- **INSTRUCTIONS FOR THE TASK**: List each line of the data that holds the word "building".

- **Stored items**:
•••••
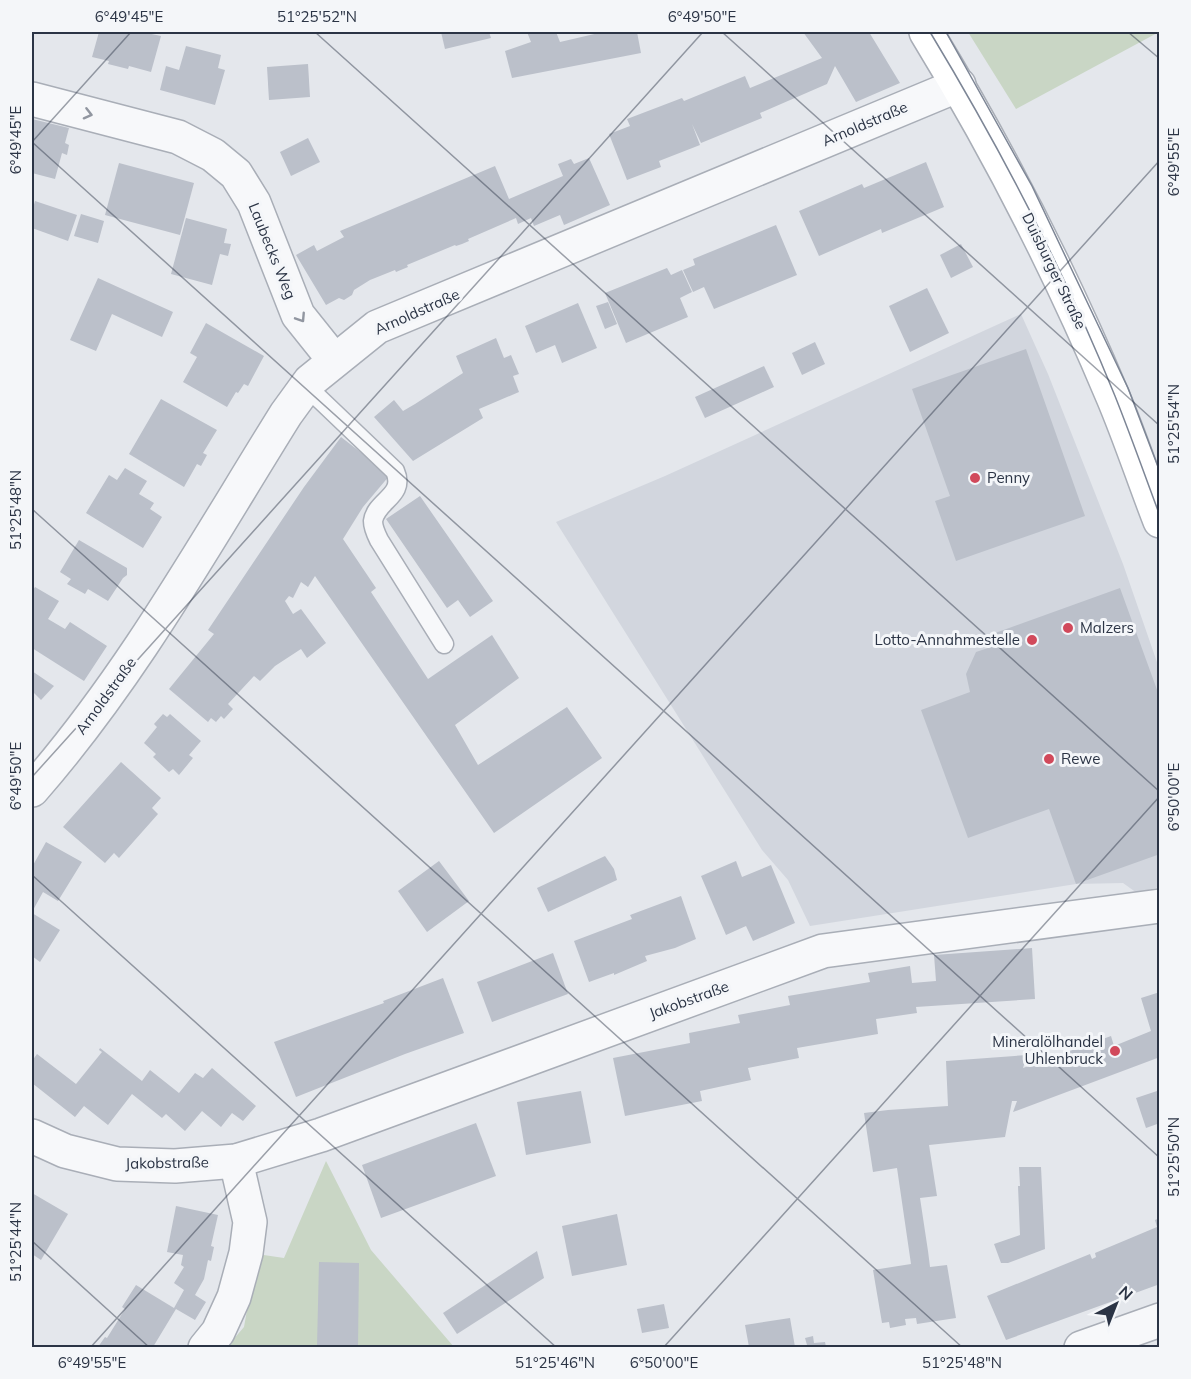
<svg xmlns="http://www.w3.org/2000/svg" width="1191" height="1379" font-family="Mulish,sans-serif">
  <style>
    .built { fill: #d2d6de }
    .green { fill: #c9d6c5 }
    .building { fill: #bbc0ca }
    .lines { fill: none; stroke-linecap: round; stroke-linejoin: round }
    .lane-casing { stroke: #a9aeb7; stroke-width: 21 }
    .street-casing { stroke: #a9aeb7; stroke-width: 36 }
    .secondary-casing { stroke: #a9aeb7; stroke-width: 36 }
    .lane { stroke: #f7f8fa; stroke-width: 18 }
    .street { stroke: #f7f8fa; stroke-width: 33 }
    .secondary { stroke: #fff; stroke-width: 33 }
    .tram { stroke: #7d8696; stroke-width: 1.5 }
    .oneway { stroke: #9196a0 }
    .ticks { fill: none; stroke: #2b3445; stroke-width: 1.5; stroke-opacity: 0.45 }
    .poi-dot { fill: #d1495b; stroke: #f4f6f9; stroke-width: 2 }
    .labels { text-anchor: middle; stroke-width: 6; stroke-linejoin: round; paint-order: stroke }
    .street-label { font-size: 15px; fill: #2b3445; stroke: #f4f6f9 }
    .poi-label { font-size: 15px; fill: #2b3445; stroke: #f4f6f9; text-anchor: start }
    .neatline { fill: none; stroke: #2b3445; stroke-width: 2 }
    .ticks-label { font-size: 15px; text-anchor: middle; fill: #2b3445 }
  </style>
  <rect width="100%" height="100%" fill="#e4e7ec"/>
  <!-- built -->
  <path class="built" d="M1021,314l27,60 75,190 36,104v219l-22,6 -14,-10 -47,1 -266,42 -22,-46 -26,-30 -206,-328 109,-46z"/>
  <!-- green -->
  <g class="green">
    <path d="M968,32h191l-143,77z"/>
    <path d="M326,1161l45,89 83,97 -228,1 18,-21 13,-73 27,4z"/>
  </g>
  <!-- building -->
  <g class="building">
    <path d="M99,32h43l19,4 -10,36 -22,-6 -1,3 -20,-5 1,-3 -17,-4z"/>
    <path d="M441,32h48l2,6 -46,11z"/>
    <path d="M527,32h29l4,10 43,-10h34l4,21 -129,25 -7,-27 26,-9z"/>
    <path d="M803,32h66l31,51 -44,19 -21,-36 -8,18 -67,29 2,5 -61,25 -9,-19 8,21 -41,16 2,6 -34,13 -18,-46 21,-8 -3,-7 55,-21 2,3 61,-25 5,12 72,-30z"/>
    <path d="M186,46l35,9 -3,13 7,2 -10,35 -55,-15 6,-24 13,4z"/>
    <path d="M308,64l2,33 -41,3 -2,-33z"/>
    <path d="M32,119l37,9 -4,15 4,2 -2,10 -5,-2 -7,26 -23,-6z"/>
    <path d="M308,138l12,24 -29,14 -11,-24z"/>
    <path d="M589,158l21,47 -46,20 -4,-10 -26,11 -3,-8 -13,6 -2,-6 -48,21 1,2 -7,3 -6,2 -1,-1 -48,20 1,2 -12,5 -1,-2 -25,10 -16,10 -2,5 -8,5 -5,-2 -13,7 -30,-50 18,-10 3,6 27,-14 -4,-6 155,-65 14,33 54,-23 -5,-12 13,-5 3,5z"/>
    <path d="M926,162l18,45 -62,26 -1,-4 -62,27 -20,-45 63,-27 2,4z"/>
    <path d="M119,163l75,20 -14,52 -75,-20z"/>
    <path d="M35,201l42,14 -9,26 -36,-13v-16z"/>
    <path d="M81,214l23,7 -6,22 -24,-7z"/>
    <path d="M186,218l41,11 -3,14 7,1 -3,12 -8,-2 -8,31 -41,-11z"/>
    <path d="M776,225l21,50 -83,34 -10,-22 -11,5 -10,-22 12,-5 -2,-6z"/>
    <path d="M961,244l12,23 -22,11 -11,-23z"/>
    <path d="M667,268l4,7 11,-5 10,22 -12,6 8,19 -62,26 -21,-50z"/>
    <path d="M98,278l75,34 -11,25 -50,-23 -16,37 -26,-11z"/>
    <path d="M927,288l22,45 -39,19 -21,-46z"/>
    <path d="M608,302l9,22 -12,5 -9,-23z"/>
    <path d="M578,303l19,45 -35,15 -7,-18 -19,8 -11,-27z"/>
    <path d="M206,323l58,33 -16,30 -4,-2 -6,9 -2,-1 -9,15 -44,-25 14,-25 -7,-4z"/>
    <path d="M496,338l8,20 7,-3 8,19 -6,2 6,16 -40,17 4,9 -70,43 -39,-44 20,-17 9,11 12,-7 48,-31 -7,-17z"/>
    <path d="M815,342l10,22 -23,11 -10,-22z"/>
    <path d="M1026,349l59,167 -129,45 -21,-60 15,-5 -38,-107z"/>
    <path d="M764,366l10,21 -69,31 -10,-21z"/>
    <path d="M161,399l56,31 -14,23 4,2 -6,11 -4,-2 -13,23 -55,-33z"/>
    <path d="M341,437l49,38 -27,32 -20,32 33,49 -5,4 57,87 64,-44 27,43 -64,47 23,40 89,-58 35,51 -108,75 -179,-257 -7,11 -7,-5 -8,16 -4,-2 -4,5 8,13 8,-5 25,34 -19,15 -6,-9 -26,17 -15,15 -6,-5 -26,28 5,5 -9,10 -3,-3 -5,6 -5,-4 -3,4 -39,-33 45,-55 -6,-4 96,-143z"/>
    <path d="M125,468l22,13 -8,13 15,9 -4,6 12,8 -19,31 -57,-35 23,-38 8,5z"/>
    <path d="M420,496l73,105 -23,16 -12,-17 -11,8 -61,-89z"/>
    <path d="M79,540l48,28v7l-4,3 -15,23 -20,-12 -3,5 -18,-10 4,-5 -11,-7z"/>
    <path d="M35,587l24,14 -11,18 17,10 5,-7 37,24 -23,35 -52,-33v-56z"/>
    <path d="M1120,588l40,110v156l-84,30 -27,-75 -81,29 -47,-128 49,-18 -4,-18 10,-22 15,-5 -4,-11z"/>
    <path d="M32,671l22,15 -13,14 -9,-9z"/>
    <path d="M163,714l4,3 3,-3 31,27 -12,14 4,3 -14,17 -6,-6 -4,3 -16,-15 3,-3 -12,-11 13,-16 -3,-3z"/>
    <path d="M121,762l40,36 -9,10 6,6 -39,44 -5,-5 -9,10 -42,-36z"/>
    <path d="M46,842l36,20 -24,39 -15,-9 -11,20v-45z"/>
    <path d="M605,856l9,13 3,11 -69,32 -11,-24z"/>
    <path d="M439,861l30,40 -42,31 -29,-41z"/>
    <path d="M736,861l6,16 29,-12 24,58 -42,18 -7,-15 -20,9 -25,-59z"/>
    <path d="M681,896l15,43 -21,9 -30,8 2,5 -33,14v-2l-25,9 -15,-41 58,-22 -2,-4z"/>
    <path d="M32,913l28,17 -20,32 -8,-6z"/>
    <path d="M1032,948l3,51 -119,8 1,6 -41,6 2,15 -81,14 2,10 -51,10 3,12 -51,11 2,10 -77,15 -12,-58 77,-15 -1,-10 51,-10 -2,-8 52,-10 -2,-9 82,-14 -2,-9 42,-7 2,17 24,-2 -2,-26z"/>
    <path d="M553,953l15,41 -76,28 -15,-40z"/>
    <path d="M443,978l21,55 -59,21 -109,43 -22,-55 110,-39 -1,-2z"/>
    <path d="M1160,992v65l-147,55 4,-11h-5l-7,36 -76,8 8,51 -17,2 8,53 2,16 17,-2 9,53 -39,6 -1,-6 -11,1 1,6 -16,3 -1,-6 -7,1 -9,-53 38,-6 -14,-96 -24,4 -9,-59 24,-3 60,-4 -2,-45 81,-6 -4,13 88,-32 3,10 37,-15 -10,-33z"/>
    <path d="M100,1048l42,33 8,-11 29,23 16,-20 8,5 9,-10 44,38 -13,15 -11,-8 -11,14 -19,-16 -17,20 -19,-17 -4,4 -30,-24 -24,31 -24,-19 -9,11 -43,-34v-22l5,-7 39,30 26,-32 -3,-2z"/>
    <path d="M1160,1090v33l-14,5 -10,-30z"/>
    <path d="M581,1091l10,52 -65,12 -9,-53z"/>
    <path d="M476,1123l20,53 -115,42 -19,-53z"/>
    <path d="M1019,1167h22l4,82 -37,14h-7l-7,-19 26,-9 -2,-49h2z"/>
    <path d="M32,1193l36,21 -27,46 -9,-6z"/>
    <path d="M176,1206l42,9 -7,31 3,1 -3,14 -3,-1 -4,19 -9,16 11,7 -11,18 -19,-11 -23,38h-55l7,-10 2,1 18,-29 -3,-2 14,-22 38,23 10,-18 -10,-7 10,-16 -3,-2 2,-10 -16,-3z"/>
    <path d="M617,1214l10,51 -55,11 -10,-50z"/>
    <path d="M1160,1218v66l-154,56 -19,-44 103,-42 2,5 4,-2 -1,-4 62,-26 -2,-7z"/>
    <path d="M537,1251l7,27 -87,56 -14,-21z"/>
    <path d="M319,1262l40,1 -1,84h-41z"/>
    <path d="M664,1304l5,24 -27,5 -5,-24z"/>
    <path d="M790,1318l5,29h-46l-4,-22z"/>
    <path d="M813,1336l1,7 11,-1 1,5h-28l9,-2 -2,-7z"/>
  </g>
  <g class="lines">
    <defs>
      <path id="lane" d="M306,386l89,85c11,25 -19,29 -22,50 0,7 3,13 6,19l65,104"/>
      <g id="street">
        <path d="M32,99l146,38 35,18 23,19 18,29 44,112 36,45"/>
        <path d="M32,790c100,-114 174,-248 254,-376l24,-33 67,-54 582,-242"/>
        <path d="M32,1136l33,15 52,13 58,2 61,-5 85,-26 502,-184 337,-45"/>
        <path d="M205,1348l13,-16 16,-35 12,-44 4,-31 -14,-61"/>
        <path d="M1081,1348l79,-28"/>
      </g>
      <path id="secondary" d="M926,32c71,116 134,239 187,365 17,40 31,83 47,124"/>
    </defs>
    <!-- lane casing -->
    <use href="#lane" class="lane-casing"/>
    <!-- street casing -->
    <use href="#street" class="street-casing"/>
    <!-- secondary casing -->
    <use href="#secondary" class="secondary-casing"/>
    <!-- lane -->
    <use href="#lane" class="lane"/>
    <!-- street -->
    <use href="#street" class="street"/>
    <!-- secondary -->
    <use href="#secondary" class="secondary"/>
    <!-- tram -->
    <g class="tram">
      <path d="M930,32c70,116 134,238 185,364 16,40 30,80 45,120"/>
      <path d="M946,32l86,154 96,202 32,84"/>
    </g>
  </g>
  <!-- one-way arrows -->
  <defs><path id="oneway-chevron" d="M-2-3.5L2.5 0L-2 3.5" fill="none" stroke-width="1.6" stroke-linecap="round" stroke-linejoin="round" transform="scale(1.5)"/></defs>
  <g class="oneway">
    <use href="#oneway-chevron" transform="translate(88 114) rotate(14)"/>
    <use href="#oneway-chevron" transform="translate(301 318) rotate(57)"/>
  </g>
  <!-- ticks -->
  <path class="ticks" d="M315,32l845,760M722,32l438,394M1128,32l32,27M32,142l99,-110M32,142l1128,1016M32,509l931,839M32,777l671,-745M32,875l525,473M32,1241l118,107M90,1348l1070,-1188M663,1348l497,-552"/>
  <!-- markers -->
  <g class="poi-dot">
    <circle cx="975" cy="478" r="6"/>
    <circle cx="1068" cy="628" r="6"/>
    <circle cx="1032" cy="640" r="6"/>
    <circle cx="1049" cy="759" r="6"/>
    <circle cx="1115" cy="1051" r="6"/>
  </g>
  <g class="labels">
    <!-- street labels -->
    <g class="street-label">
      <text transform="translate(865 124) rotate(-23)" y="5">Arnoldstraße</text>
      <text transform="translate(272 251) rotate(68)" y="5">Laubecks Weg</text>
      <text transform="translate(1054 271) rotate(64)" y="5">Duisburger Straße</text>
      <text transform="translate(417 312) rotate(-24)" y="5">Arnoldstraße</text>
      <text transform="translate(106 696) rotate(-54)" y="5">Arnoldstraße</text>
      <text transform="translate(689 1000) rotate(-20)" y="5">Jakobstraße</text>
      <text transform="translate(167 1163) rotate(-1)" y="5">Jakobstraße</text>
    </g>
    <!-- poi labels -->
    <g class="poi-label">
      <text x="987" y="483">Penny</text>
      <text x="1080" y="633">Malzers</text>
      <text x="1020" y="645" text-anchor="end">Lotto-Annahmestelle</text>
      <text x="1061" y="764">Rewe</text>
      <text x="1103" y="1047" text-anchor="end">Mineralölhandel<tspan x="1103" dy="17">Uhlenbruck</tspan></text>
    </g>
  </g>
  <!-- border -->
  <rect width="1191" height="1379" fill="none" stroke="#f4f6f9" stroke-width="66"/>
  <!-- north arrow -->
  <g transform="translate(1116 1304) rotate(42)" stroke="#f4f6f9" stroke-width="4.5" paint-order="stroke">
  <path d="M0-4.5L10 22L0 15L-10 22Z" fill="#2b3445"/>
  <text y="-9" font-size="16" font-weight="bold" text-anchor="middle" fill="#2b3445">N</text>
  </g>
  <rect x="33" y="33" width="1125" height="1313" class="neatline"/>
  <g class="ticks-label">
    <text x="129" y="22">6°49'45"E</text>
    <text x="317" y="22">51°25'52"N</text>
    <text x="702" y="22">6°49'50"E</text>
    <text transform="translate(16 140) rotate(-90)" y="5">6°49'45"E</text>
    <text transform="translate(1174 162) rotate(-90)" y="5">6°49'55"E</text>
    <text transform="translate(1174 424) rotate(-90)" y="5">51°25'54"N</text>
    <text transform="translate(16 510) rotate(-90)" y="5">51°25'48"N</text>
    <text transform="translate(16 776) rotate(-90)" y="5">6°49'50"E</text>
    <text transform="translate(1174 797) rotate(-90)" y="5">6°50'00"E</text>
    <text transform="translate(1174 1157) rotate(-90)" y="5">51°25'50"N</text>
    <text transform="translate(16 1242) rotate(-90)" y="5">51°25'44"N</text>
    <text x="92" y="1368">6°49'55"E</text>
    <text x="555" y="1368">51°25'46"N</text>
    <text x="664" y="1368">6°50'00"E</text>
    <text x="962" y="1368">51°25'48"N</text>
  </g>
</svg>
•••••
- **RESPONSE**:
    .building { fill: #bbc0ca }
  <!-- building -->
  <g class="building">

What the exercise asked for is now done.